> _What you need to do_
From the first line of the data through the line containing "left knee: (31, 153)", transcribe each line exactly. Pictures do not belong in the copy.

> _Dataset records_
:::::

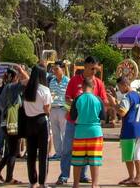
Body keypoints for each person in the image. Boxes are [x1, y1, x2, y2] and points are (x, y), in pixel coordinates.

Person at [57, 56, 108, 186]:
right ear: (85, 66)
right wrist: (78, 104)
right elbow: (67, 99)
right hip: (73, 122)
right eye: (92, 68)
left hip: (90, 125)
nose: (94, 72)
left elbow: (104, 102)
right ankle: (64, 175)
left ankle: (82, 176)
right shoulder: (74, 80)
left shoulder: (99, 83)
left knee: (88, 152)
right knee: (68, 149)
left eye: (96, 69)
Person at [0, 65, 28, 184]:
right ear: (14, 77)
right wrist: (22, 71)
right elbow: (30, 81)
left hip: (4, 122)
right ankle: (9, 178)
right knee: (13, 152)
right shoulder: (13, 87)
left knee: (10, 150)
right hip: (12, 123)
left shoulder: (3, 89)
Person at [70, 79, 105, 188]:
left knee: (77, 160)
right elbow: (103, 117)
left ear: (82, 86)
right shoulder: (98, 99)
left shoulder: (77, 99)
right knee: (95, 160)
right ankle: (94, 184)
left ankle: (75, 184)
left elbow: (72, 117)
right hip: (95, 132)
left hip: (80, 132)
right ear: (93, 86)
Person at [22, 64, 53, 188]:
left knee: (31, 153)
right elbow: (47, 110)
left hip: (29, 122)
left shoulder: (27, 89)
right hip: (41, 121)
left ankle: (32, 181)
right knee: (43, 154)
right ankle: (42, 182)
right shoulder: (44, 90)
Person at [115, 77, 140, 187]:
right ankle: (137, 177)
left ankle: (133, 177)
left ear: (125, 85)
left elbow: (122, 113)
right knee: (139, 155)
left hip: (129, 129)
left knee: (129, 155)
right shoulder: (139, 96)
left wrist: (114, 104)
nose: (119, 90)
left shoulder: (127, 97)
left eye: (119, 87)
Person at [49, 61, 70, 161]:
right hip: (53, 109)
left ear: (63, 69)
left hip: (63, 110)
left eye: (56, 69)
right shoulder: (52, 81)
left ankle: (66, 154)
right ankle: (58, 153)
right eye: (53, 69)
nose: (54, 71)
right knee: (56, 133)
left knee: (65, 133)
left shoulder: (68, 81)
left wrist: (67, 109)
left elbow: (69, 97)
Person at [0, 69, 16, 158]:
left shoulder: (14, 89)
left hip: (10, 116)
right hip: (3, 116)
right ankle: (0, 150)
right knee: (1, 134)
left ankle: (8, 150)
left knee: (8, 134)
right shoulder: (0, 90)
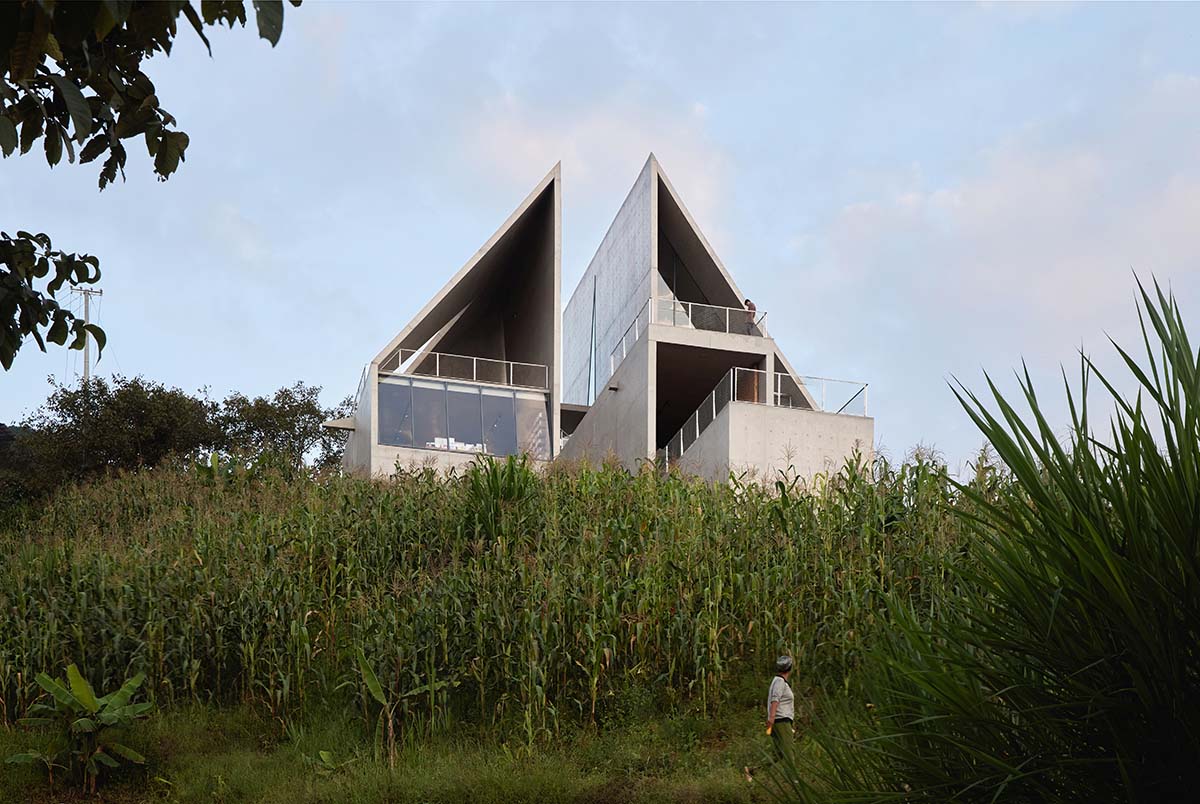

:::::

> _The completed task_
Body keypoints for each person in the image. Boxes are [x1, y1, x2, y2] and points are (x, y), in pixel coordinates.

Person at [57, 56, 108, 186]:
right ear: (85, 66)
right wrist: (78, 104)
right elbow: (67, 99)
right hip: (73, 122)
right eye: (92, 68)
left hip: (90, 125)
nose: (94, 72)
left elbow: (104, 102)
right ankle: (64, 175)
left ankle: (82, 176)
right shoulder: (74, 80)
left shoulder: (99, 83)
left knee: (88, 152)
right knee: (68, 149)
left eye: (96, 69)
Person at [0, 65, 28, 184]:
right ear: (14, 77)
right wrist: (22, 71)
right elbow: (30, 81)
left hip: (4, 122)
right ankle: (9, 178)
right knee: (13, 152)
right shoulder: (13, 87)
left knee: (10, 150)
right hip: (12, 123)
left shoulder: (3, 89)
Person at [70, 79, 105, 188]:
left knee: (77, 160)
right elbow: (103, 117)
left ear: (82, 86)
right shoulder: (98, 99)
left shoulder: (77, 99)
right knee: (95, 160)
right ankle: (94, 184)
left ankle: (75, 184)
left elbow: (72, 117)
right hip: (95, 132)
left hip: (80, 132)
right ear: (93, 86)
Person at [22, 64, 53, 188]:
left knee: (31, 153)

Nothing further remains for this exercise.